TASK DIRECTIONS
Copy every line of the records below without changing anything.
** START RAW DATA **
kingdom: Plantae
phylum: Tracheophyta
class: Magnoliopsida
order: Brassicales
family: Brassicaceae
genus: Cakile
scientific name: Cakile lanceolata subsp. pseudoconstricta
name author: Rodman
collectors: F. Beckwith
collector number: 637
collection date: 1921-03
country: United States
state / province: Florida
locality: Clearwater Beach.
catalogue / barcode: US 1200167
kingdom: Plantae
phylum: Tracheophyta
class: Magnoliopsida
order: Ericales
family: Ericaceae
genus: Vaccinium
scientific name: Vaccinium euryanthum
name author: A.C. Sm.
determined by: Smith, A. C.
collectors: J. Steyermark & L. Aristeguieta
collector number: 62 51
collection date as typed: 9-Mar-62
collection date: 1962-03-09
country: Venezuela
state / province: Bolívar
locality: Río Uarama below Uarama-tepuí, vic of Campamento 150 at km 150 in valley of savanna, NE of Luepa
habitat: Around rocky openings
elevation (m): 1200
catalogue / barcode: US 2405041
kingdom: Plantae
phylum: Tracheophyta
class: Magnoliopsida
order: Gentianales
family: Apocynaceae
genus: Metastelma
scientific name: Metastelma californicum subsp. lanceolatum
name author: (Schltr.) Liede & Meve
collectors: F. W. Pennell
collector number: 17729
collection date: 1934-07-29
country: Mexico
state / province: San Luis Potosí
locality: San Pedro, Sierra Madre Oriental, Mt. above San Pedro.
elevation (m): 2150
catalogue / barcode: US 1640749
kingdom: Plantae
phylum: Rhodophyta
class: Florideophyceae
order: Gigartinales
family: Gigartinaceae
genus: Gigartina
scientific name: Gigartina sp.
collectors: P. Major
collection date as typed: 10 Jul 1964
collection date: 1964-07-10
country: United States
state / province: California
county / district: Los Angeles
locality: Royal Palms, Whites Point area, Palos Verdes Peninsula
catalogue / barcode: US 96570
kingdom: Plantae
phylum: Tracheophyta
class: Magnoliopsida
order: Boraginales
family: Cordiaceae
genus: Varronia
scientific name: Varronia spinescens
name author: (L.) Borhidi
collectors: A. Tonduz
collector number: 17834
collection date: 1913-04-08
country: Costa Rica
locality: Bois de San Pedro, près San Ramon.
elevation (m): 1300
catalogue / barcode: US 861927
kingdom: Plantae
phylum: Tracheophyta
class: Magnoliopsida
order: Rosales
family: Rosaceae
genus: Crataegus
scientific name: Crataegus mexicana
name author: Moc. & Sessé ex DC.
** END RAW DATA **
REPLY TO THE EXERCISE
kingdom: Plantae
phylum: Tracheophyta
class: Magnoliopsida
order: Brassicales
family: Brassicaceae
genus: Cakile
scientific name: Cakile lanceolata subsp. pseudoconstricta
name author: Rodman
collectors: F. Beckwith
collector number: 637
collection date: 1921-03
country: United States
state / province: Florida
locality: Clearwater Beach.
catalogue / barcode: US 1200167
kingdom: Plantae
phylum: Tracheophyta
class: Magnoliopsida
order: Ericales
family: Ericaceae
genus: Vaccinium
scientific name: Vaccinium euryanthum
name author: A.C. Sm.
determined by: Smith, A. C.
collectors: J. Steyermark & L. Aristeguieta
collector number: 62 51
collection date as typed: 9-Mar-62
collection date: 1962-03-09
country: Venezuela
state / province: Bolívar
locality: Río Uarama below Uarama-tepuí, vic of Campamento 150 at km 150 in valley of savanna, NE of Luepa
habitat: Around rocky openings
elevation (m): 1200
catalogue / barcode: US 2405041
kingdom: Plantae
phylum: Tracheophyta
class: Magnoliopsida
order: Gentianales
family: Apocynaceae
genus: Metastelma
scientific name: Metastelma californicum subsp. lanceolatum
name author: (Schltr.) Liede & Meve
collectors: F. W. Pennell
collector number: 17729
collection date: 1934-07-29
country: Mexico
state / province: San Luis Potosí
locality: San Pedro, Sierra Madre Oriental, Mt. above San Pedro.
elevation (m): 2150
catalogue / barcode: US 1640749
kingdom: Plantae
phylum: Rhodophyta
class: Florideophyceae
order: Gigartinales
family: Gigartinaceae
genus: Gigartina
scientific name: Gigartina sp.
collectors: P. Major
collection date as typed: 10 Jul 1964
collection date: 1964-07-10
country: United States
state / province: California
county / district: Los Angeles
locality: Royal Palms, Whites Point area, Palos Verdes Peninsula
catalogue / barcode: US 96570
kingdom: Plantae
phylum: Tracheophyta
class: Magnoliopsida
order: Boraginales
family: Cordiaceae
genus: Varronia
scientific name: Varronia spinescens
name author: (L.) Borhidi
collectors: A. Tonduz
collector number: 17834
collection date: 1913-04-08
country: Costa Rica
locality: Bois de San Pedro, près San Ramon.
elevation (m): 1300
catalogue / barcode: US 861927
kingdom: Plantae
phylum: Tracheophyta
class: Magnoliopsida
order: Rosales
family: Rosaceae
genus: Crataegus
scientific name: Crataegus mexicana
name author: Moc. & Sessé ex DC.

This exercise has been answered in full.